**Exercises**
• 1. In the passage on Australian freight and ports, which capital city ports are named as handling some 95 percent of containers and car carriers? List all of them.
• 2. Write out the portion of the passage on Australian freight and ports starting with "Russell says entrepôts" and going on through "major grain handlers.".
:: Document passage ::
The NTC believes rail will have an enormous role to play in helping take up some of the growth projected for Australian freight. “Rail is now in recovery mode and is in the hands of private and commercial owners,” Sullivan says. “It will have a strong role in the future, but it can only service certain corridors defined by its networks.

“Rail clearly has an advantage in bulk freight and carrying heavy freight over long distances—carrying something like 80 percent of that market share. It also offers natural advantages in managing long corridors such as the link from the eastern states to Western Australia, with similar potential for freight between Melbourne and Queensland.”

Rail’s position seems more secure following a decision by COAG at its last meeting to agree on investment in projects aimed at achieving interconnected national road and rail networks that link key production, distribution and export locations.

 

Australia’s Ports

Active ImageIf the Federal Government was hoping for a wave of unanimous support for Treasurer Peter Costello’s recent suggestion for federal control of Australia’s ports, it must be deeply disappointed.

Llew Russell, chief executive of Shipping Australia, the peak industry body, declares: “It’s not going to happen.” He says all states have dismissed the idea, and he can’t see any of them giving up control of the ports any time soon. “What would the Federal Government do then? Sell them off like they did with the airports?” he asks.

Centralised control could also create “unnecessary competition” for market share between Australia’s ports. Victoria, NSW, and Queensland, have all conducted studies on how to improve international containerised cargo supply chains at major ports, many of which specialise in particular export items.

Russell says entrepôts like Newcastle and Port Kembla focus on coal, Weipa and Gladstone in Queensland and some Western Australian ports specialise in bauxite and aluminium, while ports in South and Western Australia are major grain handlers.

Tuna is shipped out of Port Lincoln in SA, woodchips from Eden in NSW, and regional bulk ports all around Australia handle minerals and bulk primary industry shipments.

“Capital city ports focus on containers and car carriers with some 95 percent of them passing through Sydney, Melbourne, Brisbane, Adelaide and Fremantle. Some go through Darwin and Tasmania—most Tasmanian containers are transhipped through Melbourne—while exporters in regional Australia use rail or road to take containers to the main ports.”

Paul Little, CEO of multinational transport giant, Toll Holdings, says real improvements will come from a reduction of “the fairly intense regulation” of port operations and more coordinated security to encourage efficiencies.

In one promising sign, the COAG forum of governments has identified stevedoring and towage reform as offering potential benefits for exporters. It sees shipping and port authority reform as ‘priority issues’ to improve Australia’s international competitiveness.

But Hal Morris, executive director of the Australian Logistics Council, says he remains concerned that Auslink—the Australian Government’s transport infrastructure planning and development arm—“seems solely concerned with transport corridors while a major problem remains in access to facilities at the end of the corridors where traffic flows in and out of our ports.”

Officialdom also requires carriers to be competitive but prevents firms operating in single supply chains from getting together to talk about implementing efficiencies.

“They’re afraid the ACCC will send them to jail for five years for collusion,” he says.
:::
:: Dataset section ::
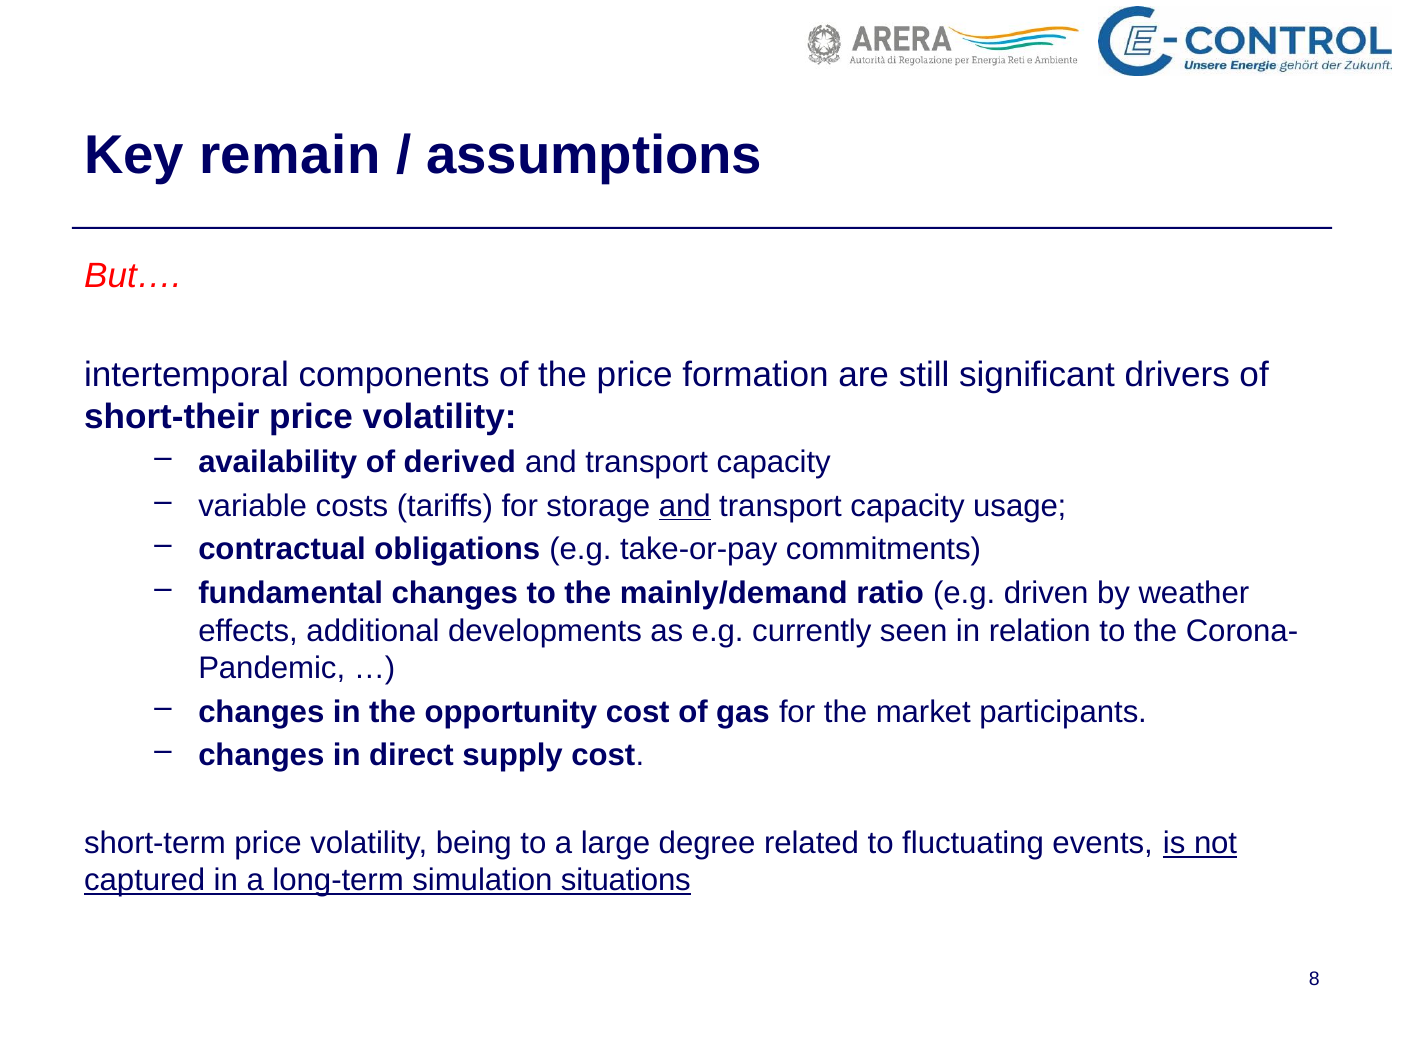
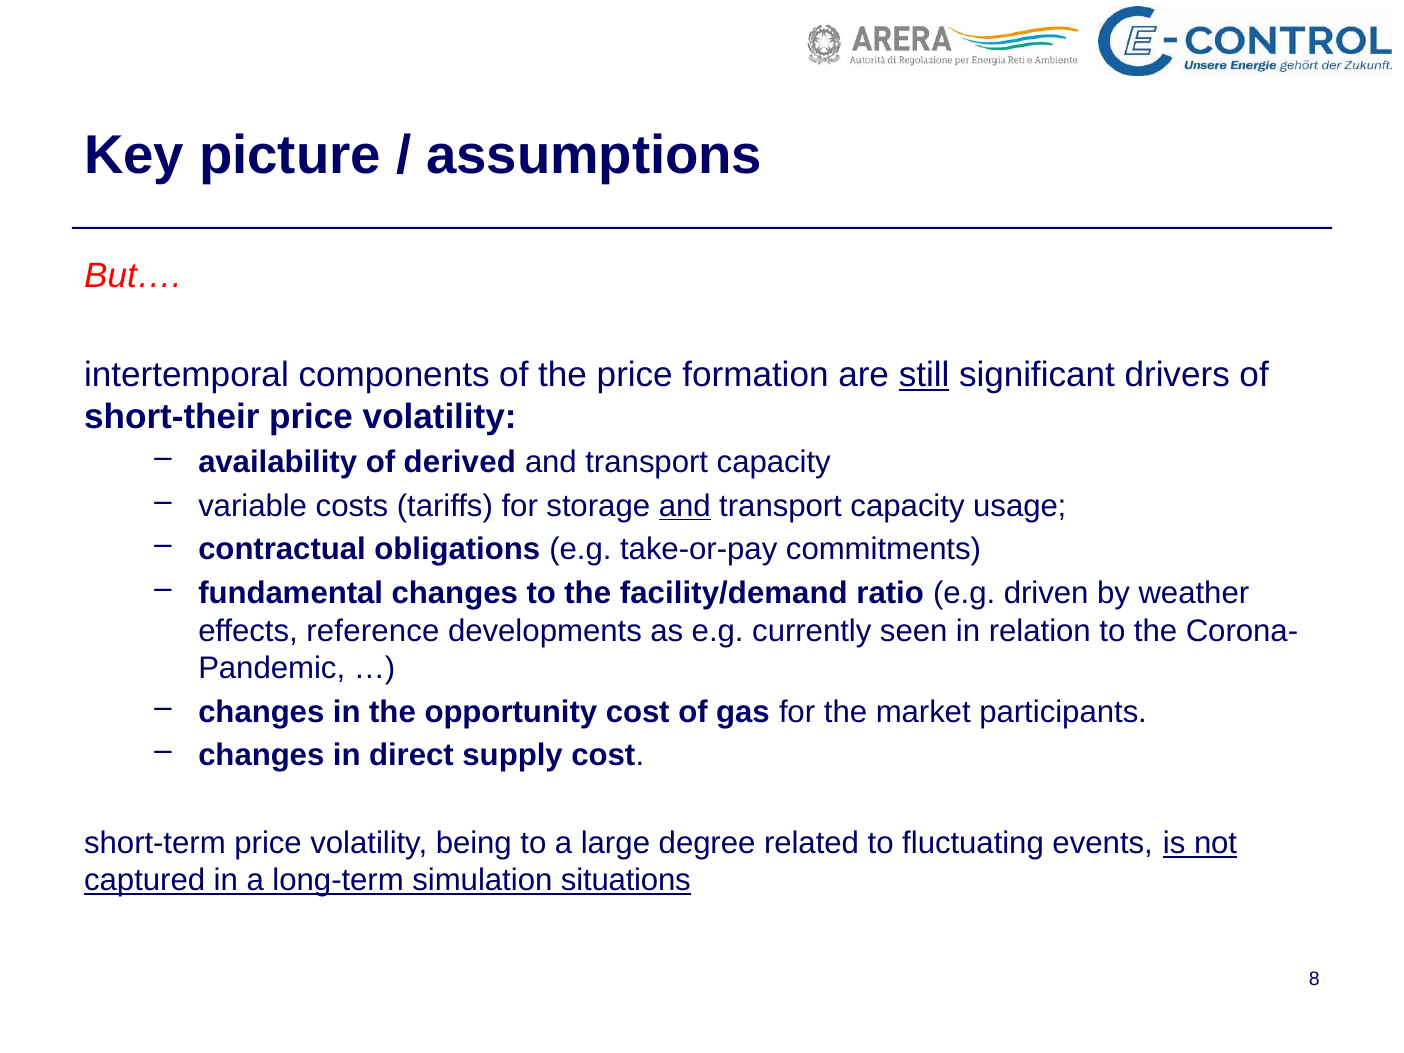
remain: remain -> picture
still underline: none -> present
mainly/demand: mainly/demand -> facility/demand
additional: additional -> reference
:::
**Solutions in order**
• 1. Sydney, Melbourne, Brisbane, Adelaide, Fremantle

• 2.
Russell says entrepôts like Newcastle and Port Kembla focus on coal, Weipa and Gladstone in Queensland and some Western Australian ports specialise in bauxite and aluminium, while ports in South and Western Australia are major grain handlers.